We register elitism operator to select best individuals to the next generation. The amount of the best individuals is controlling by the parameter mu in the algorithm. To prevent populations with many duplicate individuals, we overwrite the standard selBest operator.

from operator import attrgetter

def select_best(individuals, k, fit_attr='fitness'):
    return sorted(set(individuals), key=attrgetter(fit_attr), reverse=True)[:k]

toolbox.register('select', select_best)

To keep track of the best individuals, we introduce a hall of fame container.

hof = tools.HallOfFame(5)

Finally, we put everything together and launch eaMuPlusLambda evolutionary algorithm. Here we set cxpb=0.2, the probability that offspring is produced by the crossover, and mutpb=0.8, the probability that offspring is produced by mutation. Mutation probability is intentionally increased to prevent a high occurrence of identical chromosomes produced by the crossover.

As a result, we get the list of 15 best features selected into the model.
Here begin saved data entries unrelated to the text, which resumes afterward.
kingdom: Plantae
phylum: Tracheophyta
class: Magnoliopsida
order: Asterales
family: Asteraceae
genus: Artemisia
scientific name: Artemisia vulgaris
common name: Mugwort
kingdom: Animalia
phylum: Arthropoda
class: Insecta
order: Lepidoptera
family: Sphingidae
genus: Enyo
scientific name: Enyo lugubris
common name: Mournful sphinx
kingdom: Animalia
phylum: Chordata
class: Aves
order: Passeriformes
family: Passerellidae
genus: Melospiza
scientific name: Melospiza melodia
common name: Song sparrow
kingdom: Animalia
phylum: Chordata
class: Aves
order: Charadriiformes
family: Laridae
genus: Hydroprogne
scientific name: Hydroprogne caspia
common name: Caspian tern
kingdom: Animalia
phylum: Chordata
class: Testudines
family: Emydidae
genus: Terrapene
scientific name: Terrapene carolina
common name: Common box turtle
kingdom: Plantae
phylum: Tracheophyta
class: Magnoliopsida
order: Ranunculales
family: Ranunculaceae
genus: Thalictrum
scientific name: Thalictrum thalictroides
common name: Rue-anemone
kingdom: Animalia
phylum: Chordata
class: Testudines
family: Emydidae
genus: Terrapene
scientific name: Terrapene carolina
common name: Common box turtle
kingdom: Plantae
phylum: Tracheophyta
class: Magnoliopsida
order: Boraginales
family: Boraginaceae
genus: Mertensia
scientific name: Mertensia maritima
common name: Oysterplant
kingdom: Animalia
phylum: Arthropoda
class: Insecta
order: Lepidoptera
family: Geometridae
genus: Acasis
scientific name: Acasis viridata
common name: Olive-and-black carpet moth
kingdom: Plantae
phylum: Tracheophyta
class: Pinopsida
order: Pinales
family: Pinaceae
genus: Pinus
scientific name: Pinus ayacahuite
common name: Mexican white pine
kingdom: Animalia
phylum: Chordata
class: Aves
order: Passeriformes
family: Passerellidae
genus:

from deap import algorithms

# mu: the number of individuals to select for the next generation
# lambda: the number of children to produce at each generation
# cxpb: the probability that offspring is produced by crossover
# mutpb: the probability that offspring is produced by mutation
# ngen: the number of generations
algorithms.eaMuPlusLambda(
    pop, toolbox,
    mu=10, lambda_=30, cxpb=0.2, mutpb=0.8,
    ngen=50, stats=stats, halloffame=hof, verbose=True)

Here is the list of 15 features accumulated in the best chromosome after 50 generations.

ffti_av_change_rate_roll_mean_1000
percentile_roll_std_30_window_50
skew
percentile_roll_std_10_window_100
percentile_roll_std_30_window_50
percentile_roll_std_20_window_1000
ffti_exp_Moving_average_30000_mean
range_3000_4000
max_last_10000
mfcc_4_avg
fftr_percentile_roll_std_80_window_10000
percentile_roll_std_1_window_100
ffti_abs_trend
av_change_abs_roll_mean_50
mfcc_15_avg

Training

We again apply default CatboostRegressor to the found feature set and obtain mean average error 2.048.

folds: [1.973 2.313 2.357 1.262 2.334]
total: 2.048

The observed results are used for submission.

Submission results

Cross-validation MAE: 2.048, public score: 1.509, private score: 2.425 (31 place).